Monday, August 20, 2007

What is PD/MRSA?

In 2005 Plexus Institute received a grant from The Robert Wood Johnson Foundation to launch a pioneering initiative employing positive deviance(PD) to prevent the transmission of MRSA infections in healthcare facilities. This initiative involves a partnership between Plexus, the federal CDC, the Positive Deviance Initiative at Tufts University, the Maryland Patient Safety Center and a nationwide network of 40 hospitals committed to preventing hospital-acquired infections.

What is unique (and congruent with complexity thinking) about Positive Deviance is that it engages all members of a hospital community in the process of discovering successful practices that are already in use by some of its members or in the process of developing new practices. This distributed ownership stands in stark contrast with the conventional top-down protocol driven approach to infection control.

Plexus has recently begun to play an important role in a collaborative initiative at the VA hospital in Pittsburgh (which was the first to start implementation) that has produced very encouraging results. In 2006, for the first time in the history of the hospital MRSA transmission rates for surgical patients have dropped to almost zero.

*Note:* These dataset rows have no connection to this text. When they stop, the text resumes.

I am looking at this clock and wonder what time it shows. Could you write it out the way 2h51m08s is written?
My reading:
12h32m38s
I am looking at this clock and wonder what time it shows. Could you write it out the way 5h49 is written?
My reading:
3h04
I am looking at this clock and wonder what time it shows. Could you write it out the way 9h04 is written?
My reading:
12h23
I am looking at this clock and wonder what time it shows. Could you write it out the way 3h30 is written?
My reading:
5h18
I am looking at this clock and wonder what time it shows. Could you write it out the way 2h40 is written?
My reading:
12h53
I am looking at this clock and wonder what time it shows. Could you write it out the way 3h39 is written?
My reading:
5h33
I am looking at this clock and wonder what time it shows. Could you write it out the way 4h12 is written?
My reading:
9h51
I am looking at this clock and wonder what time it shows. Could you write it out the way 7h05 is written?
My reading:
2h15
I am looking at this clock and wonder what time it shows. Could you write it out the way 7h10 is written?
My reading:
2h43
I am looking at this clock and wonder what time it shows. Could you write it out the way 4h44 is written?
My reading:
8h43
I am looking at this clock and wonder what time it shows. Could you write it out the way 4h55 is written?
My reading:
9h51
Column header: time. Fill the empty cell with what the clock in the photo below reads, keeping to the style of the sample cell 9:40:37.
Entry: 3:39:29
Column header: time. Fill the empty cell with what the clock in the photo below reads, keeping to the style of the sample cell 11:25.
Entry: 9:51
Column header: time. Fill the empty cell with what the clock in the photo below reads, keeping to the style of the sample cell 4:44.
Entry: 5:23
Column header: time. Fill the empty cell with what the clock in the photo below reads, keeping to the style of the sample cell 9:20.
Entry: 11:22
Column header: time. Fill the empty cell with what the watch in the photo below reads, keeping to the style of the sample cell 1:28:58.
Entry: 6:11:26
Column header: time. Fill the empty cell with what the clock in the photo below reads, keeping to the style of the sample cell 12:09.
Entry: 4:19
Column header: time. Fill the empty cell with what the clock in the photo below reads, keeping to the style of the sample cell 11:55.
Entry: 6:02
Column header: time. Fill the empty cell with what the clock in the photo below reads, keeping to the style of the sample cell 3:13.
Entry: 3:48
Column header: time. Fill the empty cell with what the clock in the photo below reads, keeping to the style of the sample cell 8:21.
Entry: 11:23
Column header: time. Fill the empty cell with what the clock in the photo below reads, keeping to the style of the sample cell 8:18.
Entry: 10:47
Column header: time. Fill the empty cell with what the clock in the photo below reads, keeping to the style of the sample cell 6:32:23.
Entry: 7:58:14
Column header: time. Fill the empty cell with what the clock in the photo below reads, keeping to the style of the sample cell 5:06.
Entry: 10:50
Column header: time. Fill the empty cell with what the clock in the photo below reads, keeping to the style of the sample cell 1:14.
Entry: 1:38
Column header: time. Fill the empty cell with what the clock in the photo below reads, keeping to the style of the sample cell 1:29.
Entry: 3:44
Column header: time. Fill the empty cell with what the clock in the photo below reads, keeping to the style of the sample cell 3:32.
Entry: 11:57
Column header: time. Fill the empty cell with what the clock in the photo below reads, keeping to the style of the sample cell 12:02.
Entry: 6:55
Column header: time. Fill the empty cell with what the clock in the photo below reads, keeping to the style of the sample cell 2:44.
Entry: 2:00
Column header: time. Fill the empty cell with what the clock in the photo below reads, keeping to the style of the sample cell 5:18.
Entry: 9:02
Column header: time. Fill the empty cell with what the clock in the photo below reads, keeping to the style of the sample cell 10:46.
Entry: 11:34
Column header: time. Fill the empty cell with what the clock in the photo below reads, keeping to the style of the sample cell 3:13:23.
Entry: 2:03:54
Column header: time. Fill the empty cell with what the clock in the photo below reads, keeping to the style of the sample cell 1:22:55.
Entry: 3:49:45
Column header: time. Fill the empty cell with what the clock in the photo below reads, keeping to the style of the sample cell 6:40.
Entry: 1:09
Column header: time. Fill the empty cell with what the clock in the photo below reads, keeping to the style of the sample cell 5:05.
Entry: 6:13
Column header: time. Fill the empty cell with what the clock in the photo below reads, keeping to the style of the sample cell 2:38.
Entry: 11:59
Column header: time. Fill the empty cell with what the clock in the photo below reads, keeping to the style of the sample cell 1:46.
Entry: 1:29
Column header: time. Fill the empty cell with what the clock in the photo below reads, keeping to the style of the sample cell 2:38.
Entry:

Impressed by the results at the Pittsburgh VA hospital, the Department of Veterans Affairs engaged Plexus Institute in August 2006 to support five of its hospitals for the first phase of a national effort to tackle MRSA in all 160 VA hospitals in the country. The VA national initiative, called “Getting to Zero” aims to eradicate MRSA throughout its system.

In addition, with sponsorship from the Latin American division of Merck, Plexus has begun to work with a network of hospitals in Colombia to help them apply Positive Deviance in their efforts to combat MRSA.